--- Provided data Enclosed Below ---
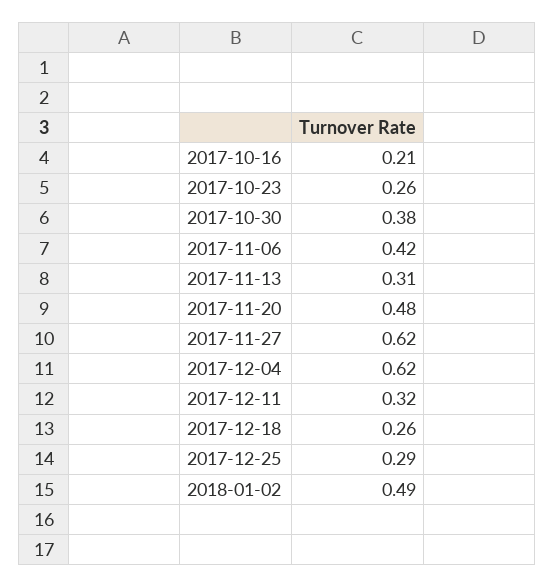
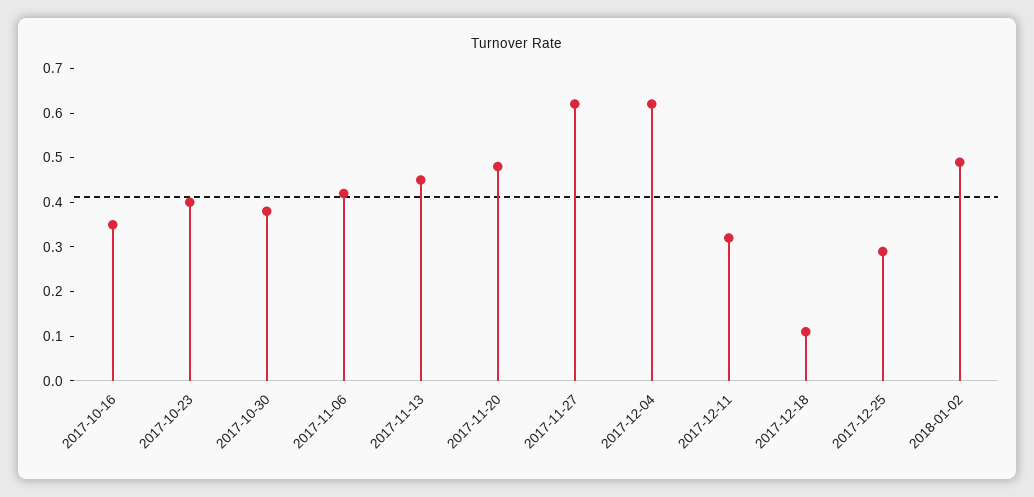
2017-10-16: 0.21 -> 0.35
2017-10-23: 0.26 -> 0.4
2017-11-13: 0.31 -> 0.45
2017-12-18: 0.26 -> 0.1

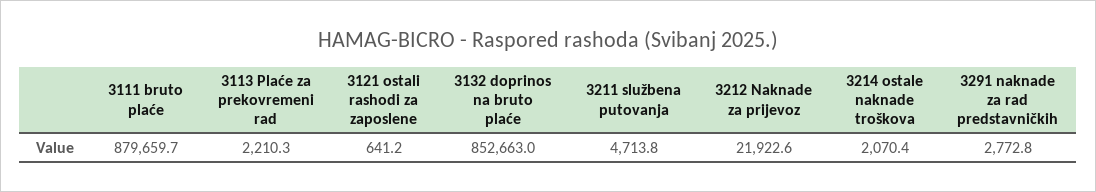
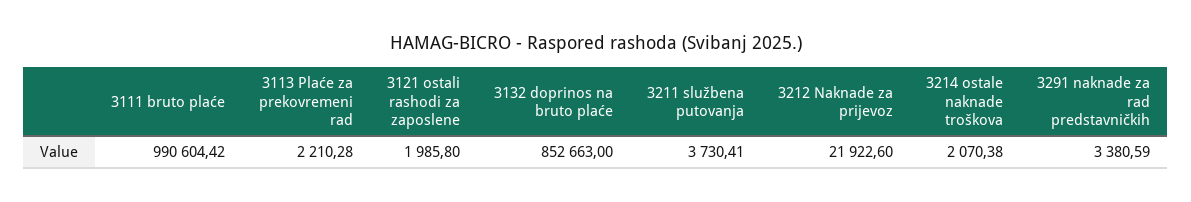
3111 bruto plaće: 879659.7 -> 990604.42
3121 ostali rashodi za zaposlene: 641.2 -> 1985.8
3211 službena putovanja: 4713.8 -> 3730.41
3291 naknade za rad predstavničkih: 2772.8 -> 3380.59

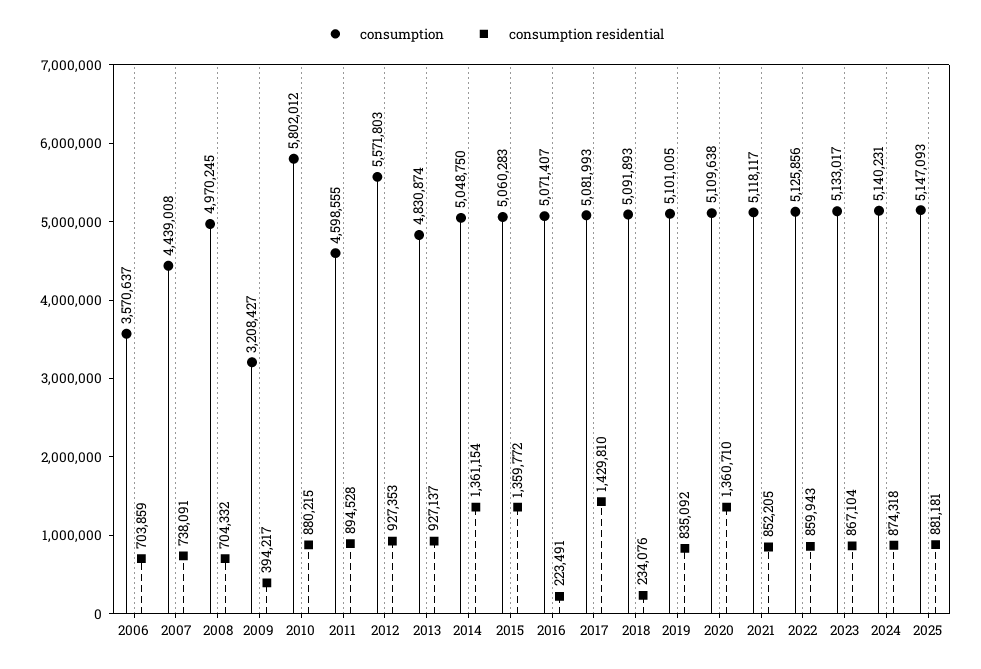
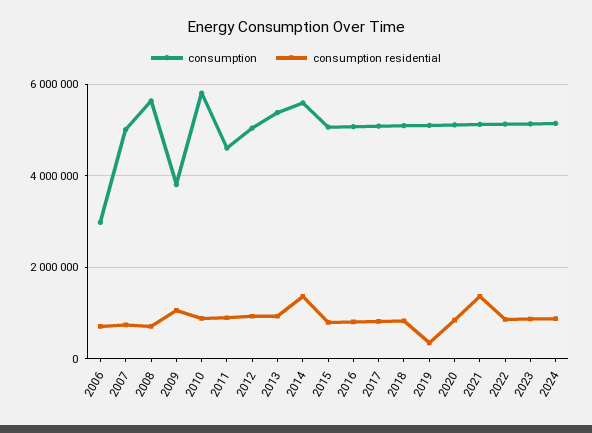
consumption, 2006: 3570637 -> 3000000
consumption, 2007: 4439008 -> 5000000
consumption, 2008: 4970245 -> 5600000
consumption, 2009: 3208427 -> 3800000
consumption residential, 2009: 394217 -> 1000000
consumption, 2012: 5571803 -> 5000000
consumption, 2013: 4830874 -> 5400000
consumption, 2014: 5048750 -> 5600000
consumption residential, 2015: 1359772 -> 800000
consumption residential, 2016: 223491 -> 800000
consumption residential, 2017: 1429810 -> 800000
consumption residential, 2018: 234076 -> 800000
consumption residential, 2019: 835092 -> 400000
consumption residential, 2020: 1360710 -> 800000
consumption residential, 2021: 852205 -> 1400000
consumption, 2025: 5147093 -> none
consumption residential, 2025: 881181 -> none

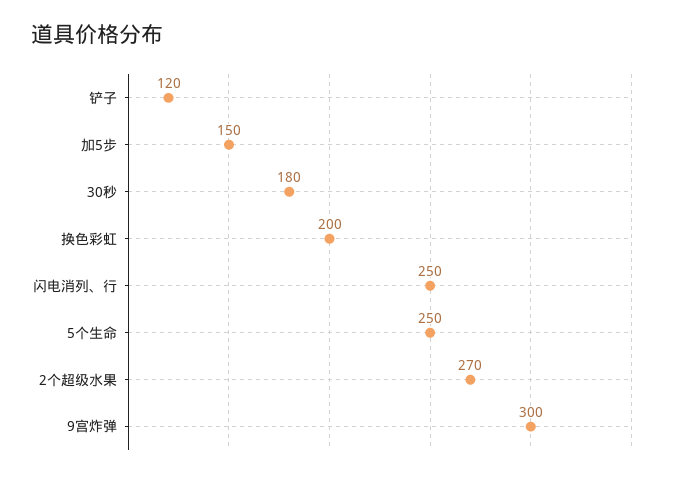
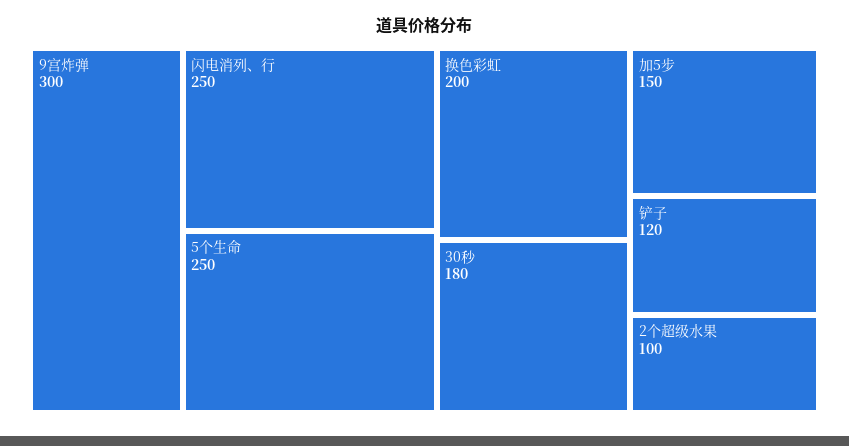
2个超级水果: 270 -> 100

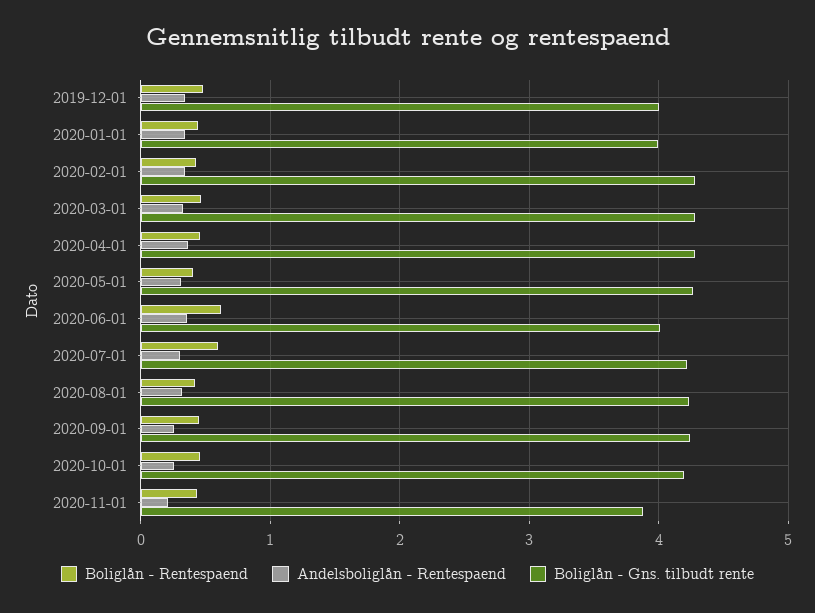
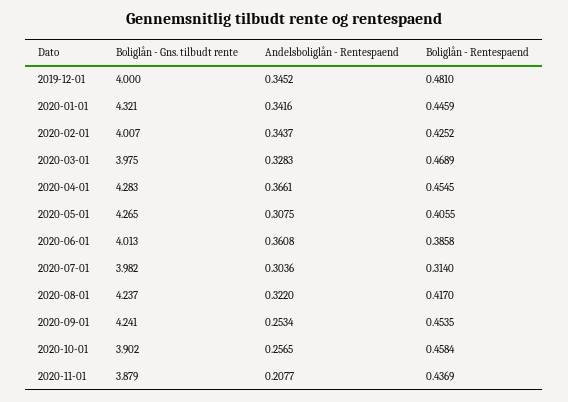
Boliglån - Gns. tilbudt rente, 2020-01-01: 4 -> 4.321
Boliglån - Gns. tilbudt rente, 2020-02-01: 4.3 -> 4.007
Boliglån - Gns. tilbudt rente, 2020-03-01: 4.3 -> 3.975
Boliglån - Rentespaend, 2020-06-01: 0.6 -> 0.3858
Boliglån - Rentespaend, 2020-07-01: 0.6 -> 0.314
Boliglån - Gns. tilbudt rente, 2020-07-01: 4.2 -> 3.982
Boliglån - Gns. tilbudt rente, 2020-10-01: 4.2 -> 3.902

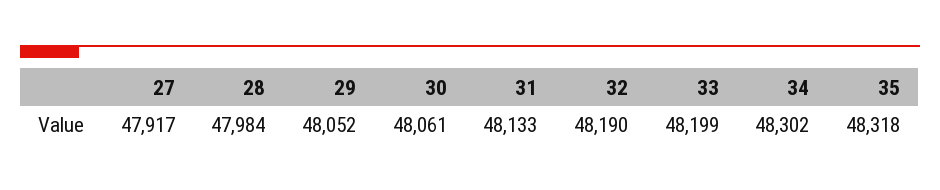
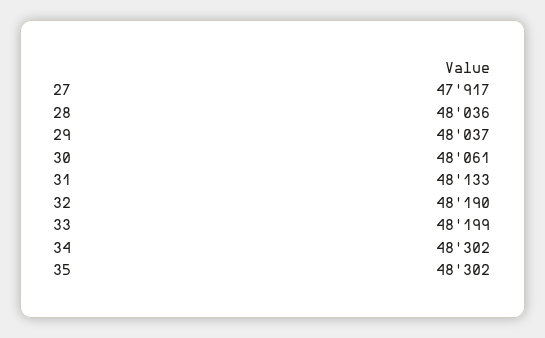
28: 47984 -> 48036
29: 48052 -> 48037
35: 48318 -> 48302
--- End of Enclosed Provided data ---
_How to complete this task_
Begin with the line above that has "consumption residential, 2009: 394217" and continue through the line that has "consumption, 2025: 5147093 -> none", setting each one down exactly. Stop there.

_Written response_
consumption residential, 2009: 394217 -> 1000000
consumption, 2012: 5571803 -> 5000000
consumption, 2013: 4830874 -> 5400000
consumption, 2014: 5048750 -> 5600000
consumption residential, 2015: 1359772 -> 800000
consumption residential, 2016: 223491 -> 800000
consumption residential, 2017: 1429810 -> 800000
consumption residential, 2018: 234076 -> 800000
consumption residential, 2019: 835092 -> 400000
consumption residential, 2020: 1360710 -> 800000
consumption residential, 2021: 852205 -> 1400000
consumption, 2025: 5147093 -> none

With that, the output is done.